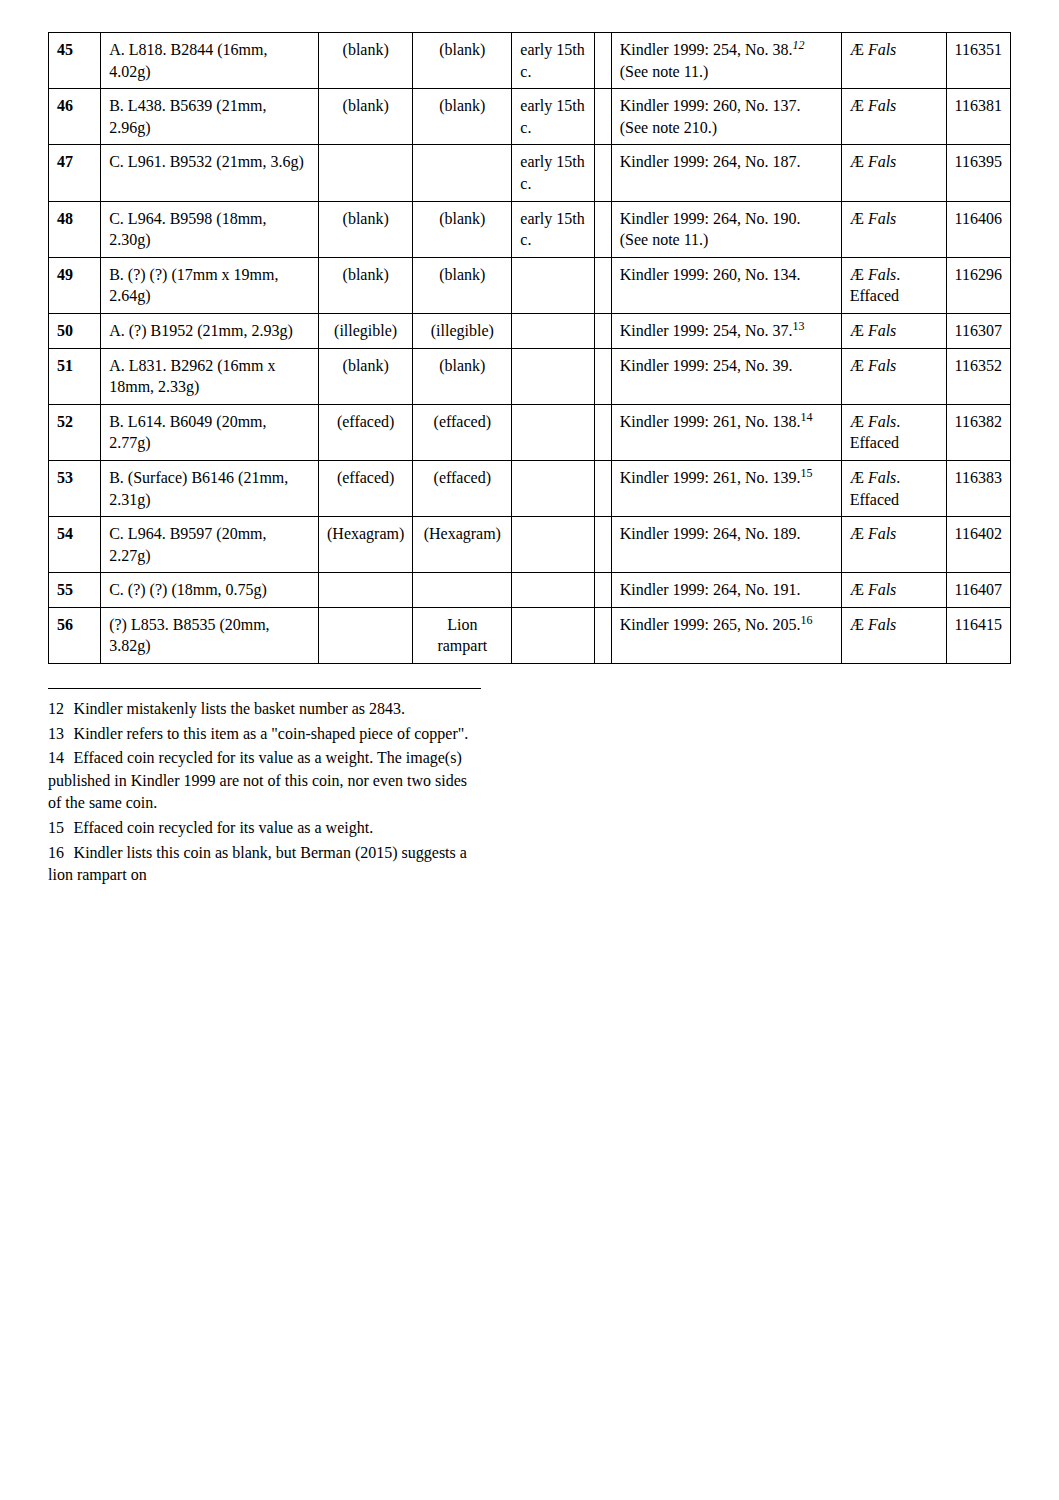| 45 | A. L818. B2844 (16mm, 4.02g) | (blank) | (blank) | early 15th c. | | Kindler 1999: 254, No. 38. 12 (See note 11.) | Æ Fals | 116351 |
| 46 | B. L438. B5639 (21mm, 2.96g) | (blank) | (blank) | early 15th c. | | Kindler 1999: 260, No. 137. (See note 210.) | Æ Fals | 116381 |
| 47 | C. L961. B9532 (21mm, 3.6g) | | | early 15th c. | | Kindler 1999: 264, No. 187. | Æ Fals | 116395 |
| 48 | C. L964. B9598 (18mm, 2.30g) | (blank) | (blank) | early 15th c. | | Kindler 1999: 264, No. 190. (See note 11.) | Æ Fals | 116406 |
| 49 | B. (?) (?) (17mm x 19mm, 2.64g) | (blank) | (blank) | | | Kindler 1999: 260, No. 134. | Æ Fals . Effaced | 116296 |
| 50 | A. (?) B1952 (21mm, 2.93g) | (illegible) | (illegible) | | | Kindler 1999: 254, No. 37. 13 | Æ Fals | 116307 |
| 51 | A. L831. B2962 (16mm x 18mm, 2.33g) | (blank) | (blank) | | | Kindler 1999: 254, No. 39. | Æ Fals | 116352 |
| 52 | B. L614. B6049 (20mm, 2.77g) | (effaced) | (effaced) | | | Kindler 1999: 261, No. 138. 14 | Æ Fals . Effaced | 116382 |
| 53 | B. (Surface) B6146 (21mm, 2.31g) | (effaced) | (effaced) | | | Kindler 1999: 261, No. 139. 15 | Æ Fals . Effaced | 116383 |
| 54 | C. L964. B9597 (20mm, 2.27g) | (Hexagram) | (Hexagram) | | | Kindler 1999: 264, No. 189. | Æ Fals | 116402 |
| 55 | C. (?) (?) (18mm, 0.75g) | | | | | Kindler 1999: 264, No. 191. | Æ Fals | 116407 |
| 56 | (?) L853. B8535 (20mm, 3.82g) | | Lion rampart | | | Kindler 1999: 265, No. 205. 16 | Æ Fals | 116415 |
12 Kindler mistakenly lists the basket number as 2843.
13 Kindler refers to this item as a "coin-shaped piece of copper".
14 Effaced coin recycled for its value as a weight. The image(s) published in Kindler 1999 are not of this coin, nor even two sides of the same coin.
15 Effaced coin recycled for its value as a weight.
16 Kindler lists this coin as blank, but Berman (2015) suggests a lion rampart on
+ + +
Exercise directions ▸ Only the lines above from the line containing "Fals | 116307 |" through the line containing "Effaced | 116383 |" should be retyped, exactly and with both ends included.

Written answer ▸
| 50 | A. (?) B1952 (21mm, 2.93g) | (illegible) | (illegible) | | | Kindler 1999: 254, No. 37. 13 | Æ Fals | 116307 |
| 51 | A. L831. B2962 (16mm x 18mm, 2.33g) | (blank) | (blank) | | | Kindler 1999: 254, No. 39. | Æ Fals | 116352 |
| 52 | B. L614. B6049 (20mm, 2.77g) | (effaced) | (effaced) | | | Kindler 1999: 261, No. 138. 14 | Æ Fals . Effaced | 116382 |
| 53 | B. (Surface) B6146 (21mm, 2.31g) | (effaced) | (effaced) | | | Kindler 1999: 261, No. 139. 15 | Æ Fals . Effaced | 116383 |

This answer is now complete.